§ Exercise description: Give every one of the lines below as a numbered list, skipping any blank lines. Leave the pictures out of your answer.

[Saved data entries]
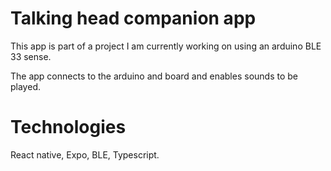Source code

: # Talking head companion app

This app is part of a project I am currently working on using an arduino BLE 33 sense.

The app connects to the arduino and board and enables sounds to be played.

# Technologies

React native, Expo, BLE, Typescript.
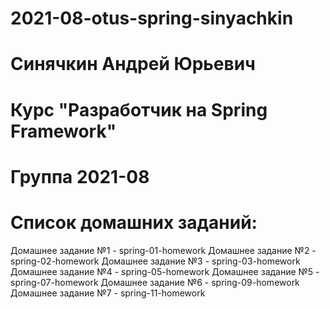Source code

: # 2021-08-otus-spring-sinyachkin
# Синячкин Андрей Юрьевич
# Курс "Разработчик на Spring Framework"
# Группа 2021-08
# Список домашних заданий:
Домашнее задание №1 - spring-01-homework
Домашнее задание №2 - spring-02-homework
Домашнее задание №3 - spring-03-homework
Домашнее задание №4 - spring-05-homework
Домашнее задание №5 - spring-07-homework
Домашнее задание №6 - spring-09-homework
Домашнее задание №7 - spring-11-homework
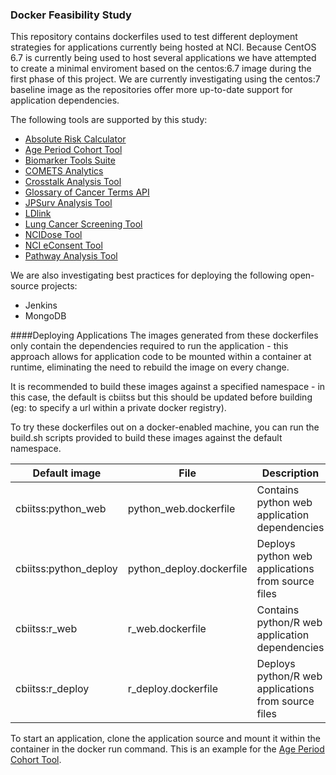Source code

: ### Docker Feasibility Study

This repository contains dockerfiles used to test different deployment strategies for applications currently being hosted at NCI. Because CentOS 6.7 is currently being used to host several applications we have attempted to create a minimal enviroment based on the centos:6.7 image during the first phase of this project. We are currently investigating using the centos:7 baseline image as the repositories offer more up-to-date support for application dependencies.

The following tools are supported by this study:

- [Absolute Risk Calculator](https://github.com/CBIIT/nci-webtools-dceg-risk-assessment)
- [Age Period Cohort Tool](https://github.com/CBIIT/nci-webtools-dceg-age-period-cohort)
- [Biomarker Tools Suite](https://github.com/CBIIT/nci-webtools-dceg-sw-computational-tools)
- [COMETS Analytics](https://github.com/CBIIT/nci-webtools-comets-analytics)
- [Crosstalk Analysis Tool](https://github.com/CBIIT/nci-webtools-dceg-age-period-cohort)
- [Glossary of Cancer Terms API](https://github.com/CBIIT/nci-analysis-tools-glossary)
- [JPSurv Analysis Tool](https://github.com/CBIIT/nci-webtools-dccps-seer)
- [LDlink](https://github.com/CBIIT/nci-webtools-dceg-linkage)
- [Lung Cancer Screening Tool](https://github.com/CBIIT/nci-webtools-dceg-risk-assessment)
- [NCIDose Tool](https://github.com/CBIIT/nci-webtools-dceg-ncidose)
- [NCI eConsent Tool](https://github.com/CBIIT/nci-webtools-dceg-econsent)
- [Pathway Analysis Tool](https://github.com/CBIIT/nci-webtools-dceg-pathway-analysis)

We are also investigating best practices for deploying the following open-source projects:
- Jenkins
- MongoDB

####Deploying Applications
The images generated from these dockerfiles only contain the dependencies required to run the application - this approach allows for application code to be mounted within a container at runtime, eliminating the need to rebuild the image on every change.

It is recommended to build these images against a specified namespace - in this case, the default is cbiitss but this should be updated before building (eg: to specify a url within a private docker registry).

To try these dockerfiles out on a docker-enabled machine, you can run the build.sh scripts provided to build these images against the default namespace.

| Default image         | File                        | Description                                          | 
| --------------------- | --------------------------- | ---------------------------------------------------- |
| cbiitss:python_web    | python_web.dockerfile       | Contains python web application dependencies         |
| cbiitss:python_deploy | python_deploy.dockerfile    | Deploys python web applications from source files    |
| cbiitss:r_web         | r_web.dockerfile            | Contains python/R web application dependencies       |
| cbiitss:r_deploy      | r_deploy.dockerfile         | Deploys python/R web applications from source files  |

To start an application, clone the application source and mount it within the container in the docker run command. This is an example for the [Age Period Cohort Tool](https://github.com/CBIIT/nci-webtools-dceg-age-period-cohort).




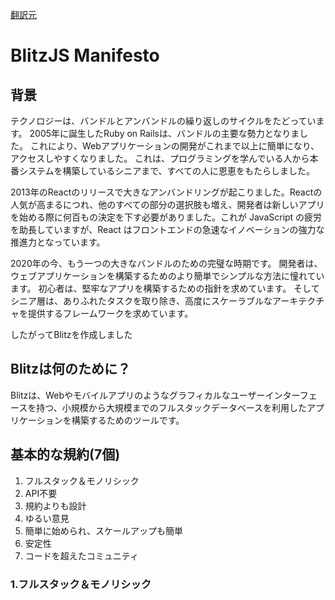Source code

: [翻訳元](https://blitzjs.com/docs/manifesto)

# BlitzJS Manifesto

## 背景

テクノロジーは、バンドルとアンバンドルの繰り返しのサイクルをたどっています。
2005年に誕生したRuby on Railsは、バンドルの主要な勢力となりました。
これにより、Webアプリケーションの開発がこれまで以上に簡単になり、アクセスしやすくなりました。
これは、プログラミングを学んでいる人から本番システムを構築しているシニアまで、すべての人に恩恵をもたらしました。

2013年のReactのリリースで大きなアンバンドリングが起こりました。Reactの人気が高まるにつれ、他のすべての部分の選択肢も増え、開発者は新しいアプリを始める際に何百もの決定を下す必要がありました。これが JavaScript の疲労を助長していますが、React はフロントエンドの急速なイノベーションの強力な推進力となっています。

2020年の今、もう一つの大きなバンドルのための完璧な時期です。
開発者は、ウェブアプリケーションを構築するためのより簡単でシンプルな方法に憧れています。
初心者は、堅牢なアプリを構築するための指針を求めています。
そしてシニア層は、ありふれたタスクを取り除き、高度にスケーラブルなアーキテクチャを提供するフレームワークを求めています。

したがってBlitzを作成しました

## Blitzは何のために？

Blitzは、Webやモバイルアプリのようなグラフィカルなユーザーインターフェースを持つ、小規模から大規模までのフルスタックデータベースを利用したアプリケーションを構築するためのツールです。

## 基本的な規約(7個)

1. フルスタック＆モノリシック
2. API不要
3. 規約よりも設計
4. ゆるい意見
5. 簡単に始められ、スケールアップも簡単
6. 安定性
7. コードを超えたコミュニティ

### 1.フルスタック＆モノリシック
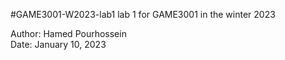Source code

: #GAME3001-W2023-lab1
lab 1 for GAME3001 in the winter 2023


Author: Hamed Pourhossein	
Date: January 10, 2023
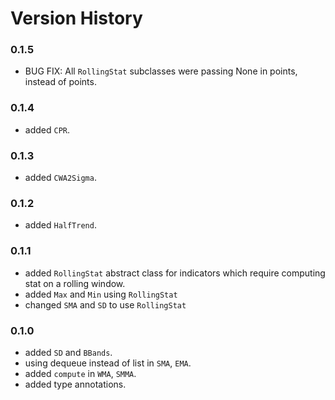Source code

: # Version History

### 0.1.5
- BUG FIX: All `RollingStat` subclasses were passing None in points, instead of points.
### 0.1.4
- added `CPR`.
### 0.1.3
- added `CWA2Sigma`.
### 0.1.2
- added `HalfTrend`.
### 0.1.1
- added `RollingStat` abstract class for indicators which require computing stat on a rolling window.
- added `Max` and `Min` using `RollingStat`
- changed `SMA` and `SD` to use `RollingStat`
### 0.1.0
- added `SD` and `BBands`.
- using dequeue instead of list in `SMA`, `EMA`.
- added `compute` in `WMA`, `SMMA`.
- added type annotations.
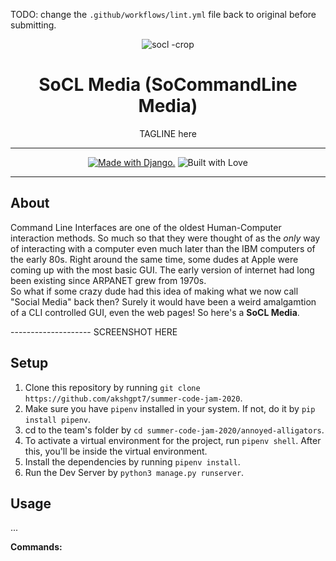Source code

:TODO: change the `.github/workflows/lint.yml` file back to original before submitting.

<div align="center">
  
![socl -crop](https://user-images.githubusercontent.com/20405311/89612675-021b5700-d89e-11ea-8c0e-f6825f1672fd.jpg)
# SoCL Media (SoCommandLine Media)
TAGLINE here
  
---

<a href="http://www.djangoproject.com/"><img src="https://www.djangoproject.com/m/img/badges/djangomade124x25.gif" border="0" alt="Made with Django." title="Made with Django." /></a>  ![Built with Love](https://img.shields.io/badge/Built%20With-%E2%99%A5-critical?style=for-the-badge&logo=ko-fi)

---

</div>

## About
Command Line Interfaces are one of the oldest Human-Computer interaction methods. So much so that they were thought of as the *only* way of interacting with a computer even much later than the IBM computers of the early 80s. Right around the same time, some dudes at Apple were coming up with the most basic GUI. The early version of internet had long been existing since ARPANET grew from 1970s. <br>
So what if some crazy dude had this idea of making what we now call "Social Media" back then?
Surely it would have been a weird amalgamtion of a CLI controlled GUI, even the web pages! So here's a **SoCL Media**.


-------------------- SCREENSHOT HERE

## Setup
1. Clone this repository by running `git clone https://github.com/akshgpt7/summer-code-jam-2020`.
2. Make sure you have `pipenv` installed in your system. If not, do it by `pip install pipenv`.
3. cd to the team's folder by `cd summer-code-jam-2020/annoyed-alligators`.
4. To activate a virtual environment for the project, run `pipenv shell`. After this, you'll be inside the virtual environment.
5. Install the dependencies by running `pipenv install`.
6. Run the Dev Server by `python3 manage.py runserver`.

## Usage
...

**Commands:**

§ Worked solution:
1. Source code
2. : # Talking head companion app
3. This app is part of a project I am currently working on using an arduino BLE 33 sense.
4. The app connects to the arduino and board and enables sounds to be played.
5. # Technologies
6. React native, Expo, BLE, Typescript.
7. Source code
8. : # 2021-08-otus-spring-sinyachkin
9. # Синячкин Андрей Юрьевич
10. # Курс "Разработчик на Spring Framework"
11. # Группа 2021-08
12. # Список домашних заданий:
13. Домашнее задание №1 - spring-01-homework
14. Домашнее задание №2 - spring-02-homework
15. Домашнее задание №3 - spring-03-homework
16. Домашнее задание №4 - spring-05-homework
17. Домашнее задание №5 - spring-07-homework
18. Домашнее задание №6 - spring-09-homework
19. Домашнее задание №7 - spring-11-homework
20. Source code
21. : ### Docker Feasibility Study
22. This repository contains dockerfiles used to test different deployment strategies for applications currently being hosted at NCI. Because CentOS 6.7 is currently being used to host several applications we have attempted to create a minimal enviroment based on the centos:6.7 image during the first phase of this project. We are currently investigating using the centos:7 baseline image as the repositories offer more up-to-date support for application dependencies.
23. The following tools are supported by this study:
24. - [Absolute Risk Calculator](https://github.com/CBIIT/nci-webtools-dceg-risk-assessment)
25. - [Age Period Cohort Tool](https://github.com/CBIIT/nci-webtools-dceg-age-period-cohort)
26. - [Biomarker Tools Suite](https://github.com/CBIIT/nci-webtools-dceg-sw-computational-tools)
27. - [COMETS Analytics](https://github.com/CBIIT/nci-webtools-comets-analytics)
28. - [Crosstalk Analysis Tool](https://github.com/CBIIT/nci-webtools-dceg-age-period-cohort)
29. - [Glossary of Cancer Terms API](https://github.com/CBIIT/nci-analysis-tools-glossary)
30. - [JPSurv Analysis Tool](https://github.com/CBIIT/nci-webtools-dccps-seer)
31. - [LDlink](https://github.com/CBIIT/nci-webtools-dceg-linkage)
32. - [Lung Cancer Screening Tool](https://github.com/CBIIT/nci-webtools-dceg-risk-assessment)
33. - [NCIDose Tool](https://github.com/CBIIT/nci-webtools-dceg-ncidose)
34. - [NCI eConsent Tool](https://github.com/CBIIT/nci-webtools-dceg-econsent)
35. - [Pathway Analysis Tool](https://github.com/CBIIT/nci-webtools-dceg-pathway-analysis)
36. We are also investigating best practices for deploying the following open-source projects:
37. - Jenkins
38. - MongoDB
39. ####Deploying Applications
40. The images generated from these dockerfiles only contain the dependencies required to run the application - this approach allows for application code to be mounted within a container at runtime, eliminating the need to rebuild the image on every change.
41. It is recommended to build these images against a specified namespace - in this case, the default is cbiitss but this should be updated before building (eg: to specify a url within a private docker registry).
42. To try these dockerfiles out on a docker-enabled machine, you can run the build.sh scripts provided to build these images against the default namespace.
43. | Default image         | File                        | Description                                          | 
44. | --------------------- | --------------------------- | ---------------------------------------------------- |
45. | cbiitss:python_web    | python_web.dockerfile       | Contains python web application dependencies         |
46. | cbiitss:python_deploy | python_deploy.dockerfile    | Deploys python web applications from source files    |
47. | cbiitss:r_web         | r_web.dockerfile            | Contains python/R web application dependencies       |
48. | cbiitss:r_deploy      | r_deploy.dockerfile         | Deploys python/R web applications from source files  |
49. To start an application, clone the application source and mount it within the container in the docker run command. This is an example for the [Age Period Cohort Tool](https://github.com/CBIIT/nci-webtools-dceg-age-period-cohort).
50. Source code
51. : [翻訳元](https://blitzjs.com/docs/manifesto)
52. # BlitzJS Manifesto
53. ## 背景
54. テクノロジーは、バンドルとアンバンドルの繰り返しのサイクルをたどっています。
55. 2005年に誕生したRuby on Railsは、バンドルの主要な勢力となりました。
56. これにより、Webアプリケーションの開発がこれまで以上に簡単になり、アクセスしやすくなりました。
57. これは、プログラミングを学んでいる人から本番システムを構築しているシニアまで、すべての人に恩恵をもたらしました。
58. 2013年のReactのリリースで大きなアンバンドリングが起こりました。Reactの人気が高まるにつれ、他のすべての部分の選択肢も増え、開発者は新しいアプリを始める際に何百もの決定を下す必要がありました。これが JavaScript の疲労を助長していますが、React はフロントエンドの急速なイノベーションの強力な推進力となっています。
59. 2020年の今、もう一つの大きなバンドルのための完璧な時期です。
60. 開発者は、ウェブアプリケーションを構築するためのより簡単でシンプルな方法に憧れています。
61. 初心者は、堅牢なアプリを構築するための指針を求めています。
62. そしてシニア層は、ありふれたタスクを取り除き、高度にスケーラブルなアーキテクチャを提供するフレームワークを求めています。
63. したがってBlitzを作成しました
64. ## Blitzは何のために？
65. Blitzは、Webやモバイルアプリのようなグラフィカルなユーザーインターフェースを持つ、小規模から大規模までのフルスタックデータベースを利用したアプリケーションを構築するためのツールです。
66. ## 基本的な規約(7個)
67. 1. フルスタック＆モノリシック
68. 2. API不要
69. 3. 規約よりも設計
70. 4. ゆるい意見
71. 5. 簡単に始められ、スケールアップも簡単
72. 6. 安定性
73. 7. コードを超えたコミュニティ
74. ### 1.フルスタック＆モノリシック
75. Source code
76. : #GAME3001-W2023-lab1
77. lab 1 for GAME3001 in the winter 2023
78. Author: Hamed Pourhossein	
79. Date: January 10, 2023
80. Source code
81. : # Version History
82. ### 0.1.5
83. - BUG FIX: All `RollingStat` subclasses were passing None in points, instead of points.
84. ### 0.1.4
85. - added `CPR`.
86. ### 0.1.3
87. - added `CWA2Sigma`.
88. ### 0.1.2
89. - added `HalfTrend`.
90. ### 0.1.1
91. - added `RollingStat` abstract class for indicators which require computing stat on a rolling window.
92. - added `Max` and `Min` using `RollingStat`
93. - changed `SMA` and `SD` to use `RollingStat`
94. ### 0.1.0
95. - added `SD` and `BBands`.
96. - using dequeue instead of list in `SMA`, `EMA`.
97. - added `compute` in `WMA`, `SMMA`.
98. - added type annotations.
99. Source code
100. :TODO: change the `.github/workflows/lint.yml` file back to original before submitting.
101. <div align="center">
102. ![socl -crop](https://user-images.githubusercontent.com/20405311/89612675-021b5700-d89e-11ea-8c0e-f6825f1672fd.jpg)
103. # SoCL Media (SoCommandLine Media)
104. TAGLINE here
105. ---
106. <a href="http://www.djangoproject.com/"><img src="https://www.djangoproject.com/m/img/badges/djangomade124x25.gif" border="0" alt="Made with Django." title="Made with Django." /></a>  ![Built with Love](https://img.shields.io/badge/Built%20With-%E2%99%A5-critical?style=for-the-badge&logo=ko-fi)
107. ---
108. </div>
109. ## About
110. Command Line Interfaces are one of the oldest Human-Computer interaction methods. So much so that they were thought of as the *only* way of interacting with a computer even much later than the IBM computers of the early 80s. Right around the same time, some dudes at Apple were coming up with the most basic GUI. The early version of internet had long been existing since ARPANET grew from 1970s. <br>
111. So what if some crazy dude had this idea of making what we now call "Social Media" back then?
112. Surely it would have been a weird amalgamtion of a CLI controlled GUI, even the web pages! So here's a **SoCL Media**.
113. -------------------- SCREENSHOT HERE
114. ## Setup
115. 1. Clone this repository by running `git clone https://github.com/akshgpt7/summer-code-jam-2020`.
116. 2. Make sure you have `pipenv` installed in your system. If not, do it by `pip install pipenv`.
117. 3. cd to the team's folder by `cd summer-code-jam-2020/annoyed-alligators`.
118. 4. To activate a virtual environment for the project, run `pipenv shell`. After this, you'll be inside the virtual environment.
119. 5. Install the dependencies by running `pipenv install`.
120. 6. Run the Dev Server by `python3 manage.py runserver`.
121. ## Usage
122. ...
123. **Commands:**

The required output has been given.